Section 230(c)(2) further provides "Good Samaritan" protection from civil liability for operators of interactive computer services in the good faith removal or moderation of third-party material they deem "obscene, lewd, lascivious, filthy, excessively violent, harassing, or otherwise objectionable, whether or not such material is constitutionally protected."
Section 230 was developed in response to a pair of lawsuits against online discussion platforms in the early 1990s that resulted in different interpretations of whether the service providers should be treated as publishers or, alternatively, as distributors of content created by their users. Its authors, Representatives Christopher Cox and Ron Wyden, believed interactive computer services should be treated as distributors, not liable for the content they distributed, as a means to protect the growing Internet at the time.
Section 230 was enacted as part of the Communications Decency Act (CDA) of 1996 (a common name for Title V of the Telecommunications Act of 1996), formally codified as part of the Communications Act of 1934 at 47 U.S.C. § 230.[a] After passage of the Telecommunications Act, the CDA was challenged in courts and was ruled by the Supreme Court in Reno v. American Civil Liberties Union (1997) to be unconstitutional, though Section 230 was determined to be severable from the rest of the legislation and remained in place. Since then, several legal challenges have validated the constitutionality of Section 230.
Section 230 protections are not limitless and require providers to remove material illegal on a federal level, such as in copyright infringement cases.
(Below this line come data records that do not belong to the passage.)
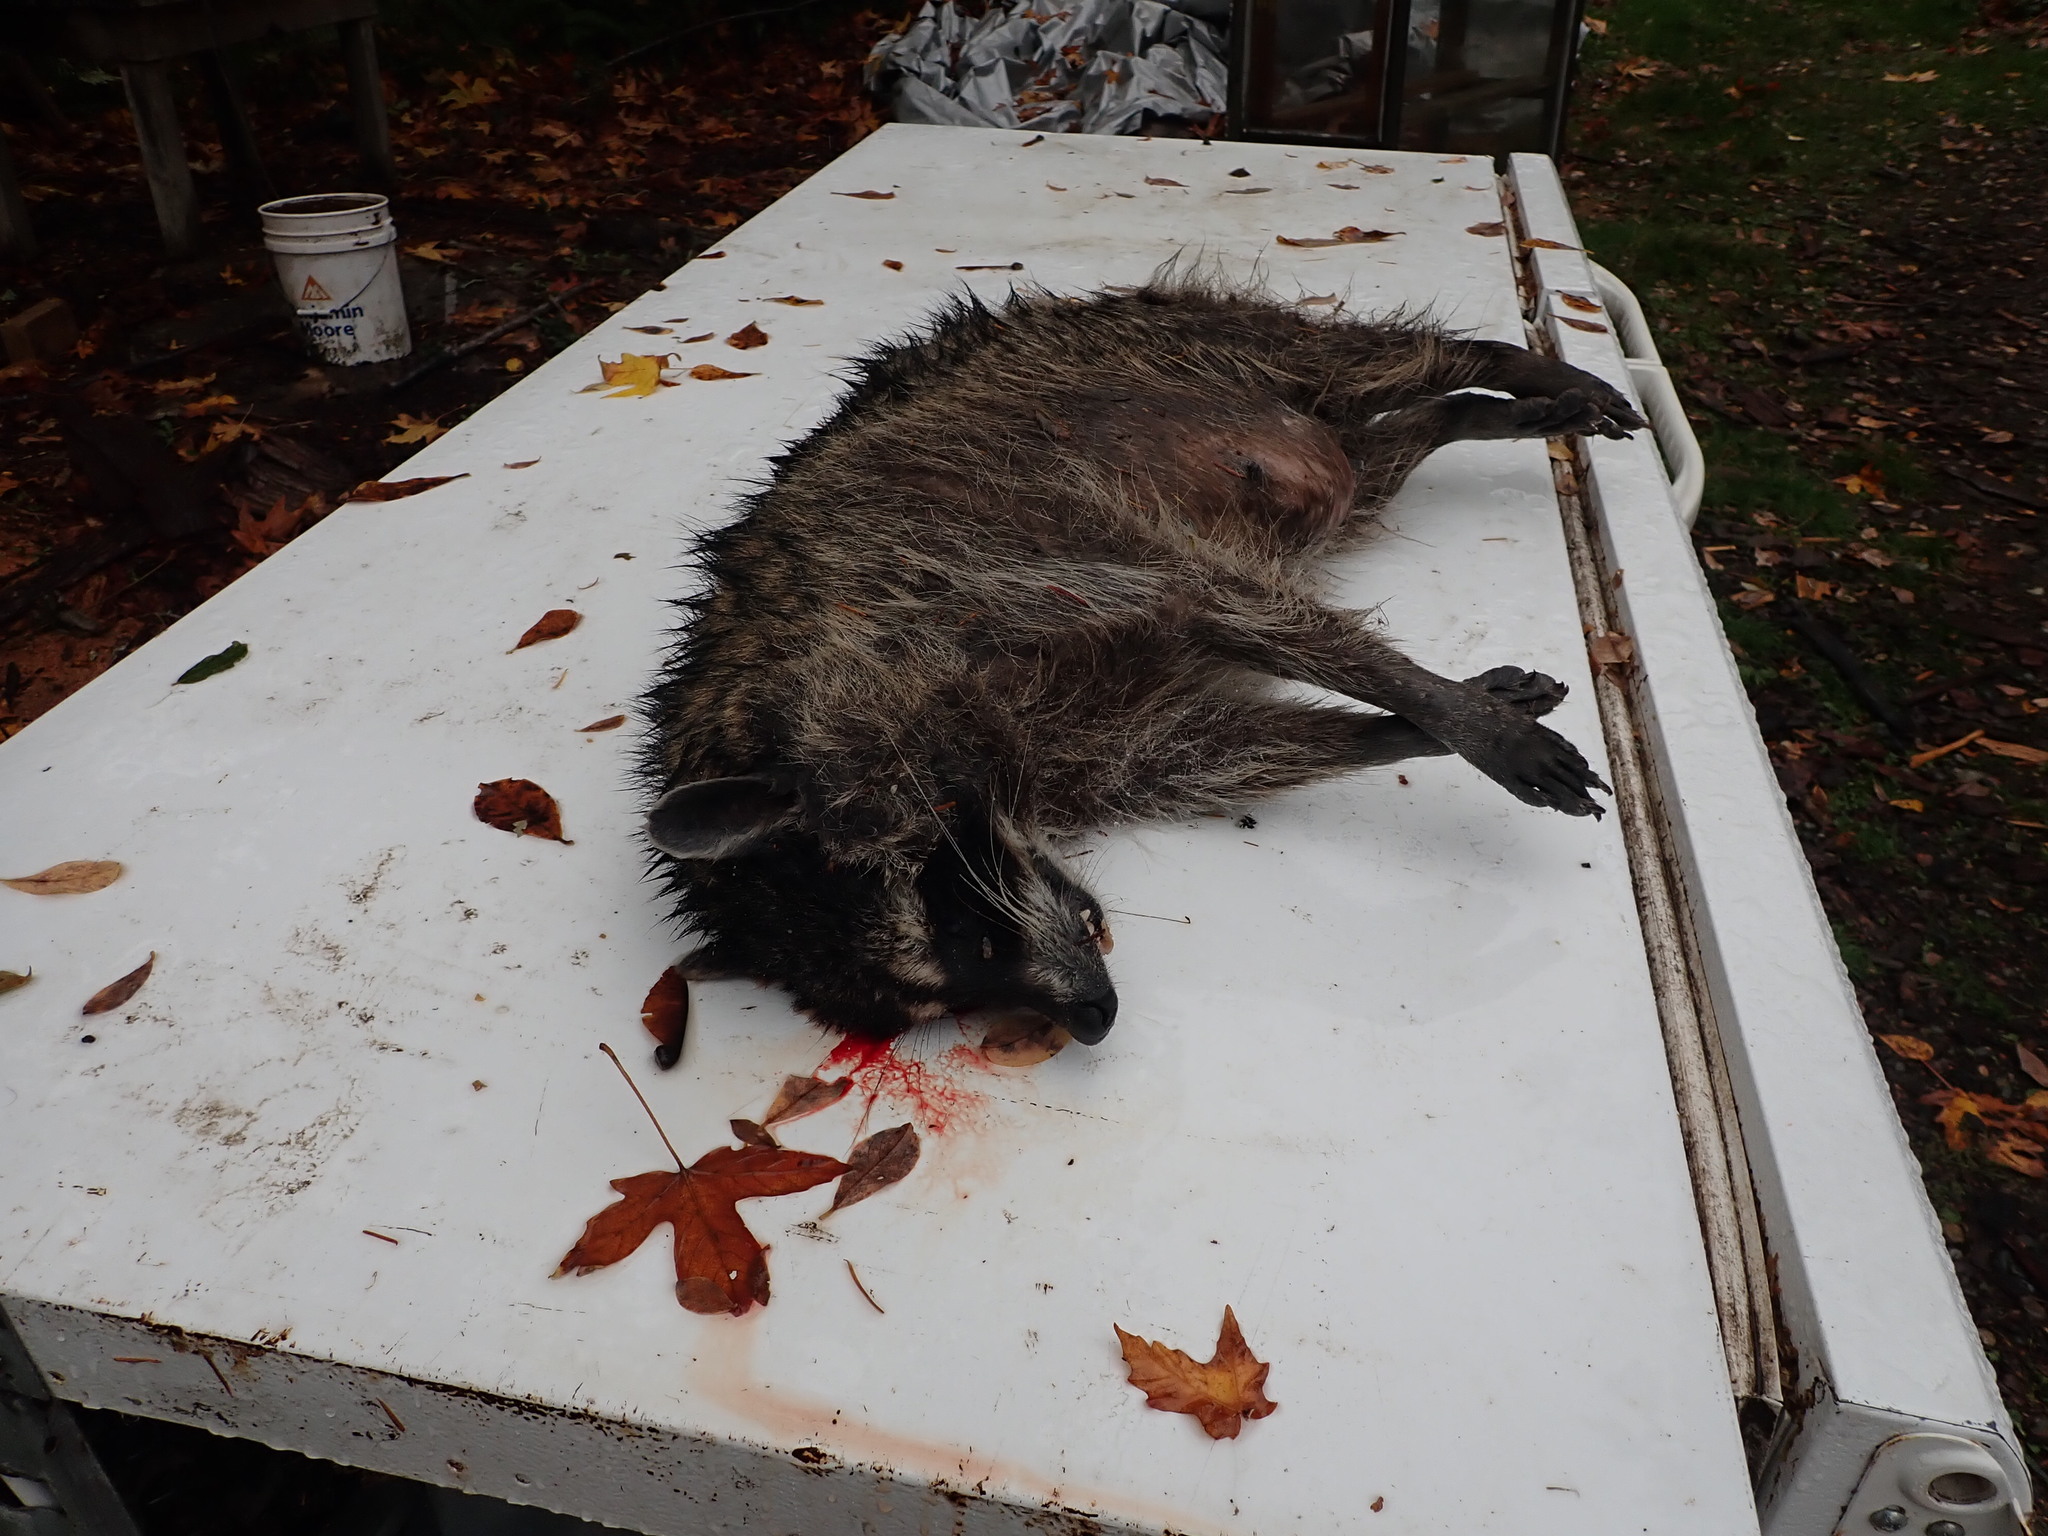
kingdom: Animalia
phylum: Chordata
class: Mammalia
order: Carnivora
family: Procyonidae
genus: Procyon
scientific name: Procyon lotor
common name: Raccoon
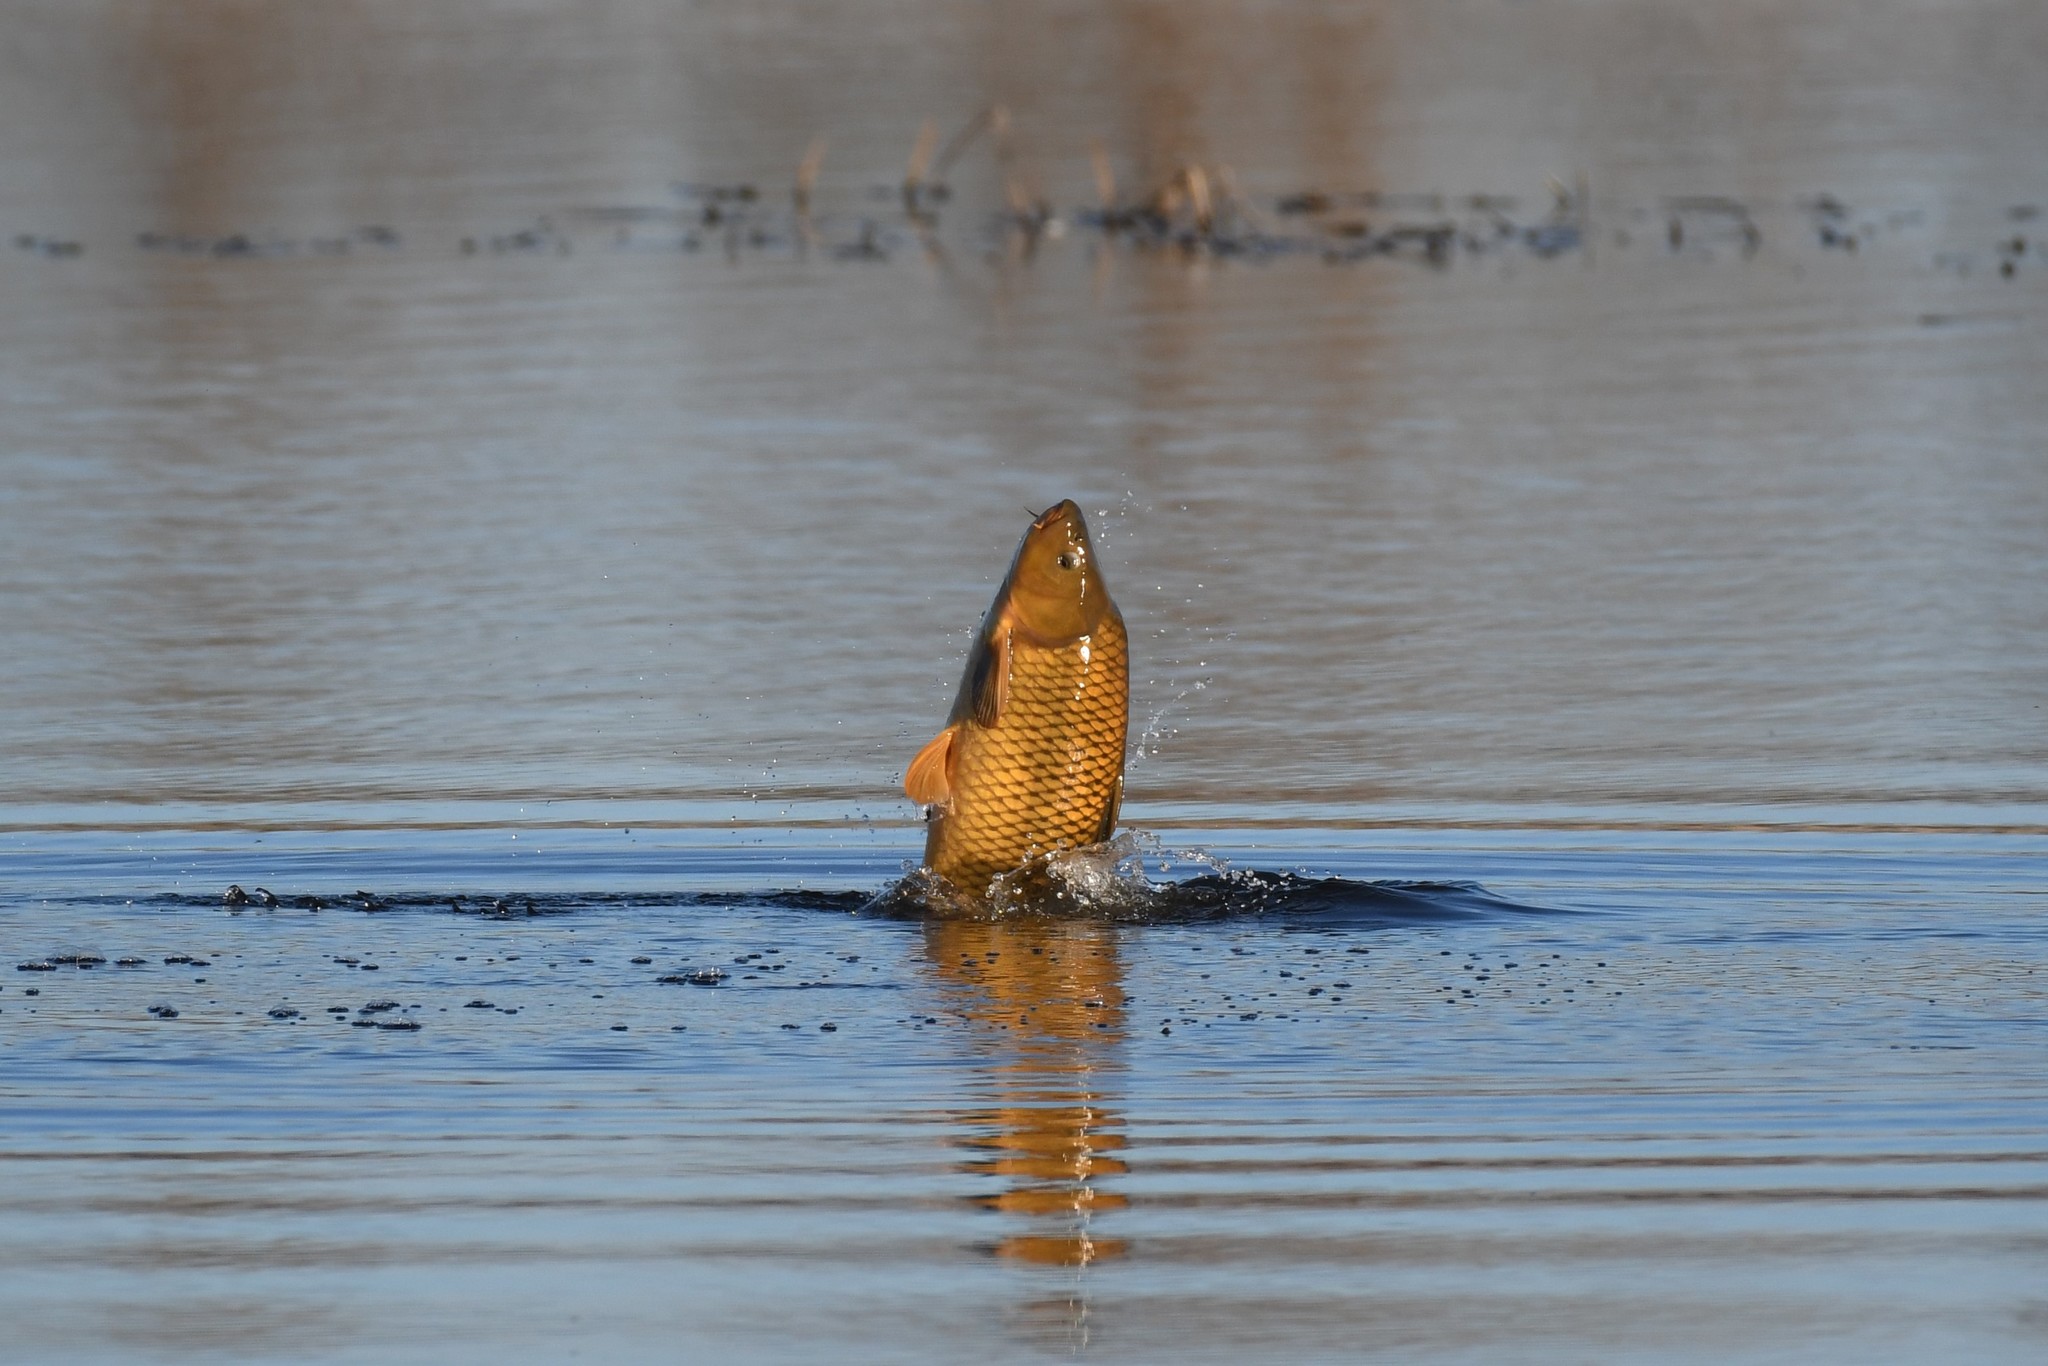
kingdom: Animalia
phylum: Chordata
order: Cypriniformes
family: Cyprinidae
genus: Cyprinus
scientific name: Cyprinus carpio
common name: Common carp
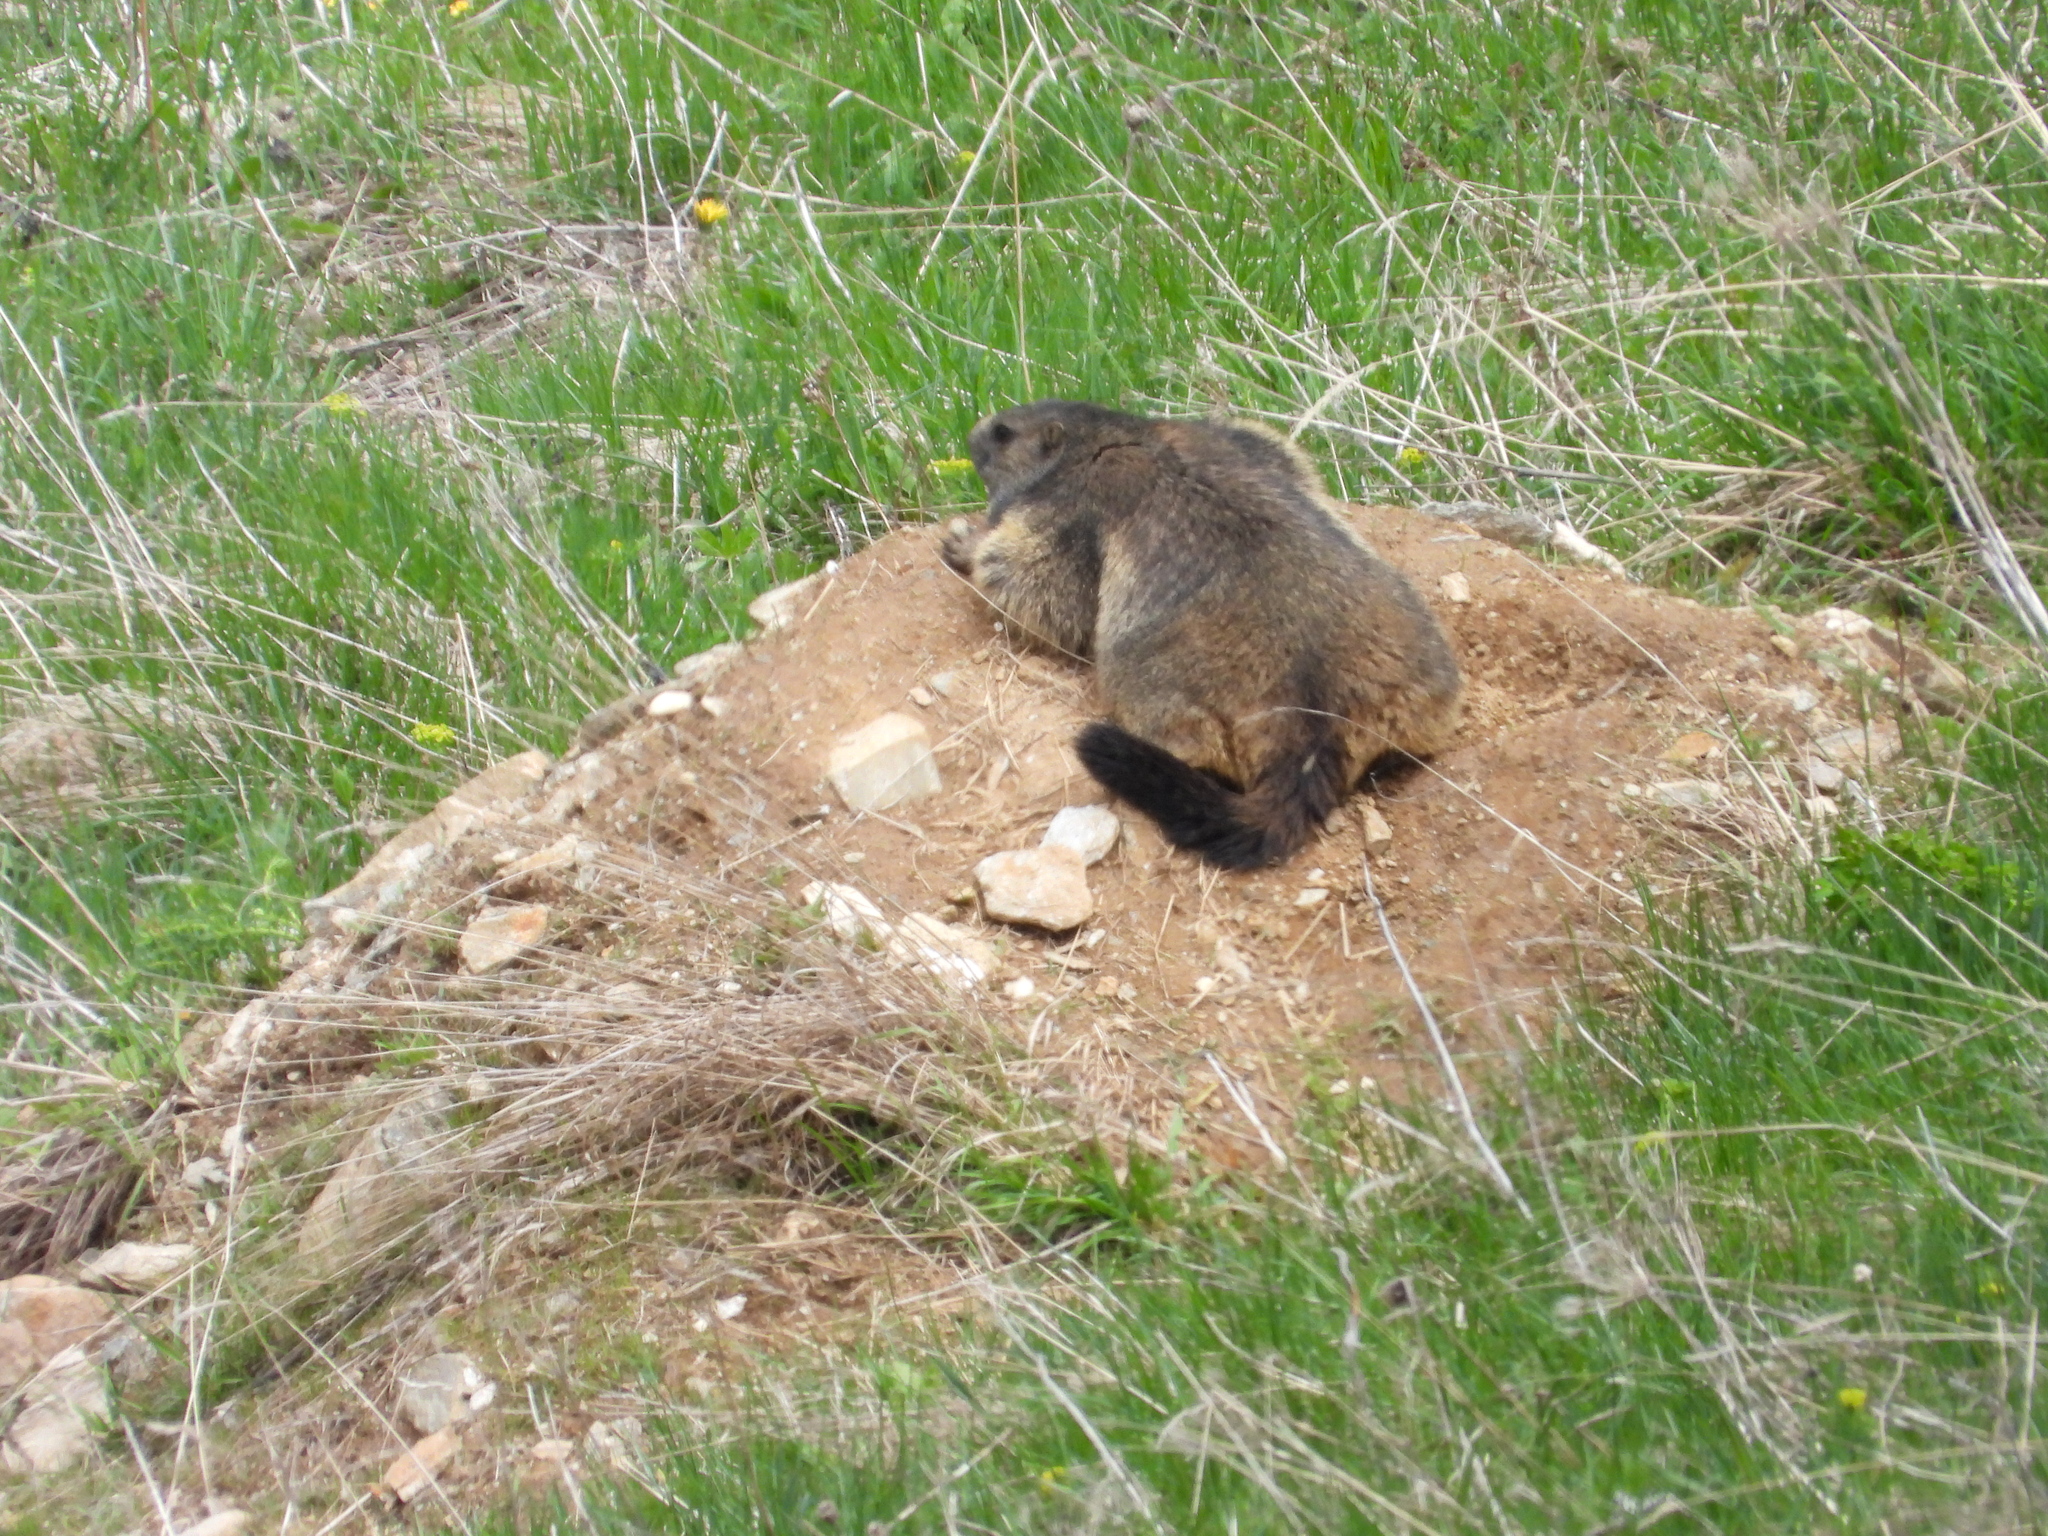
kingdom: Animalia
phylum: Chordata
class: Mammalia
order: Rodentia
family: Sciuridae
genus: Marmota
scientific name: Marmota marmota
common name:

In 2018, Section 230 was amended by the Stop Enabling Sex Traffickers Act (FOSTA-SESTA) to require the removal of material violating federal and state sex trafficking laws. In the following years, protections from Section 230 have come under more scrutiny on issues related to hate speech and ideological biases in relation to the power that technology companies can hold on political discussions and became a major issue during the 2020 United States presidential election, especially with regard to alleged censorship of more conservative viewpoints on social media.
Passed when Internet use was just starting to expand in both breadth of services and range of consumers in the United States,[2] Section 230 has frequently been referred to as a key law, which allowed the Internet to develop.[3]